A new study has found that the reasons behind the development of antisocial behavior in kids differ between boys and girls.
New research done by a team of scientists out of the University of Bath in the UK mapped the brains of over 200 teenagers between the ages of 14 and 18. They used magnetic resonance imaging (MRI) to analyze the differences in the participants’ brains. Ninety-six of the participants were previously diagnosed with conduct disorder (CD) and the other 104 developed normally.
There is little known about conduct disorder, and it often goes without proper treatment due to misdiagnosis. The severity of its symptoms varies from patient to patient, with some exhibiting lying and absenteeism behavior while others resort to physical violence.
CD is around three times as likely to develop in males than females and it affects approximately 5 percent of all children. Previous research has shown that nearly half of kids diagnosed with CD in childhood develop even more severe antisocial behaviors in adulthood and go on to become criminals.
The participants with CD demonstrated thinner prefrontal cortexes than those without it. The prefrontal cortex is responsible for long term planning, decision making, and impulse control. The participants with severe CD had even more abnormalities in their brain structure that appeared during the MRIs.
Cortical thickness differs in CD patients
The results of the MRI scans also revealed certain structural differences between the sexes in the participants with CD. The male participants who exhibited antisocial behavior also had a lower cortical thickness in some areas of the brain. The female participants with CD, however, showed thicker cortical thickness than the participants without antisocial tendencies.
This is the first time that sex differences have been found in the development of CD in teens.

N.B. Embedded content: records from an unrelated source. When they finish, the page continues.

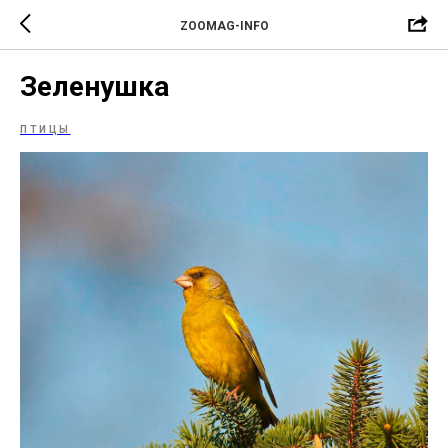
ZOOMAG-INFO
Зеленушка
ПТИЦЫ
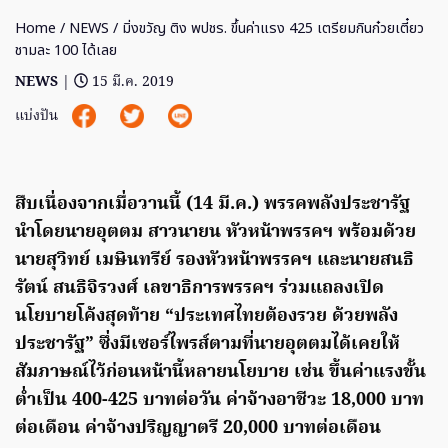
Home
/
NEWS
/ มิ่งขวัญ ติง พปชร. ขึ้นค่าแรง 425 เตรียมกินก๋วยเตี๋ยว
ชามละ 100 ได้เลย
NEWS
|
15 มี.ค. 2019
แบ่งปัน
สืบเนื่องจากเมื่อวานนี้ (14 มี.ค.) พรรคพลังประชารัฐ
นำโดยนายอุตตม สาวนายน หัวหน้าพรรคฯ พร้อมด้วย
นายสุวิทย์ เมษินทรีย์ รองหัวหน้าพรรคฯ และนายสนธิ
รัตน์ สนธิจิรวงศ์ เลขาธิการพรรคฯ ร่วมแถลงเปิด
นโยบายโค้งสุดท้าย “ประเทศไทยต้องรวย ด้วยพลัง
ประชารัฐ” ซึ่งมีเซอร์ไพรส์ตามที่นายอุตตมได้เคยให้
สัมภาษณ์ไว้ก่อนหน้านี้หลายนโยบาย เช่น ขึ้นค่าแรงขั้น
ต่ำเป็น 400-425 บาทต่อวัน ค่าจ้างอาชีวะ 18,000 บาท
ต่อเดือน ค่าจ้างปริญญาตรี 20,000 บาทต่อเดือน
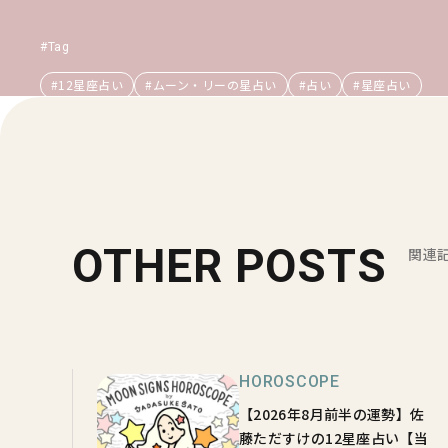
#Tag
#12星座占い
#ムーン・リーの星占い
#占い
#星座占い
OTHER POSTS
関連
HOROSCOPE
【2026年8月前半の運勢】佐
藤ただすけの12星座占い【当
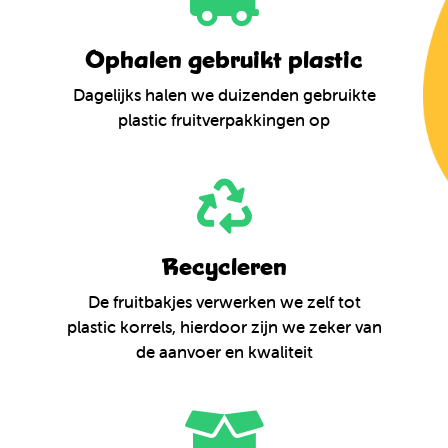
Ophalen gebruikt plastic
Dagelijks halen we duizenden gebruikte
plastic fruitverpakkingen op
Recycleren
De fruitbakjes verwerken we zelf tot
plastic korrels, hierdoor zijn we zeker van
de aanvoer en kwaliteit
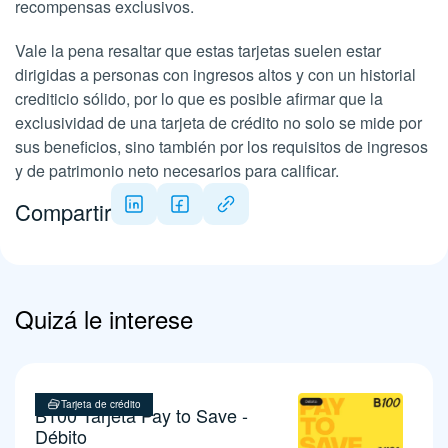
recompensas exclusivos.
Vale la pena resaltar que estas tarjetas suelen estar
dirigidas a personas con ingresos altos y con un historial
crediticio sólido, por lo que es posible afirmar que la
exclusividad de una tarjeta de crédito no solo se mide por
sus beneficios, sino también por los requisitos de ingresos
y de patrimonio neto necesarios para calificar.
Compartir
Quizá le interese
Tarjeta de crédito
B100 Tarjeta Pay to Save -
Débito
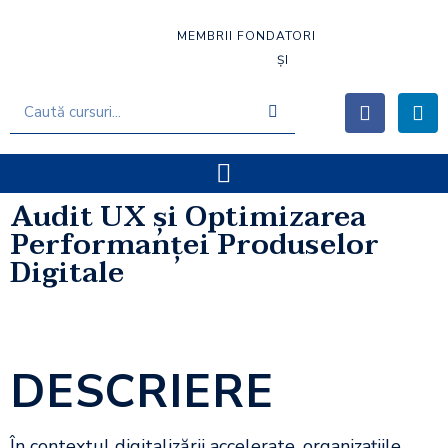
MEMBRII FONDATORI
ȘI
Audit UX și Optimizarea
Performanței Produselor
Digitale
DESCRIERE
În contextul digitalizării accelerate, organizațiile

These results also point to differences in the brain-based causes of the development of CD. The findings of this study show that there may be biological predispositions for developing the disorder and that these predispositions may differ between boys and girls.

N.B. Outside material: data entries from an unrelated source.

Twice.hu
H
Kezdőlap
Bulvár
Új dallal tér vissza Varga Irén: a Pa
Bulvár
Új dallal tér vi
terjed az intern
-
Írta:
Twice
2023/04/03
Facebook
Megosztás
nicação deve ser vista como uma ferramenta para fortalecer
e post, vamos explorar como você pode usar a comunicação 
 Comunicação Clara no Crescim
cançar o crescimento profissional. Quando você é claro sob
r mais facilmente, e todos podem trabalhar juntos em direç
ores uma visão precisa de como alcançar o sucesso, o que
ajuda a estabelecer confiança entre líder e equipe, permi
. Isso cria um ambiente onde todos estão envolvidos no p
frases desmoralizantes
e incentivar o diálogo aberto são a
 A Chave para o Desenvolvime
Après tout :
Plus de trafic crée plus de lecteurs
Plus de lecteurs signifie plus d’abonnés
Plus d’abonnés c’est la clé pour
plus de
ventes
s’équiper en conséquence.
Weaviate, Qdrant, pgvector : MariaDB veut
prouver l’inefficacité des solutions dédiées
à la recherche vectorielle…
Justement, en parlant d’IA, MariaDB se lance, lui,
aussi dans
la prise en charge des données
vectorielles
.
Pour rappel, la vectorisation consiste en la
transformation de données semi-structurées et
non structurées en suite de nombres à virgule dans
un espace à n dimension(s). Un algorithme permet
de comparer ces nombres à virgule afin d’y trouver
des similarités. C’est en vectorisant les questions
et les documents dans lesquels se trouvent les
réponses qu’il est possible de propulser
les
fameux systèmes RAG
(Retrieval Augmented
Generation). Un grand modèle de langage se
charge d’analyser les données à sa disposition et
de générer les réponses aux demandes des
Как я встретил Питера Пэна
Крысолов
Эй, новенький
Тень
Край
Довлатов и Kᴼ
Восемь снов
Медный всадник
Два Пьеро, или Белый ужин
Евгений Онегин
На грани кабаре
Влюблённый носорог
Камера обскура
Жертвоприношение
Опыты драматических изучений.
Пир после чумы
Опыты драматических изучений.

Currently, most treatment programs for conduct disorder focus on developing parenting strategies, as the disorder is often linked to dysfunctional families and poor parenting. Though these programs can have beneficial effects, they are not always available to the families of the antisocial child. There is not currently a medication-based treatment option for this disorder.
The results of this research show that these sex-linked differences must be taken into consideration during and after a diagnosis of CD. These findings are promising in their potential for creating sex-specific treatments for the disorder.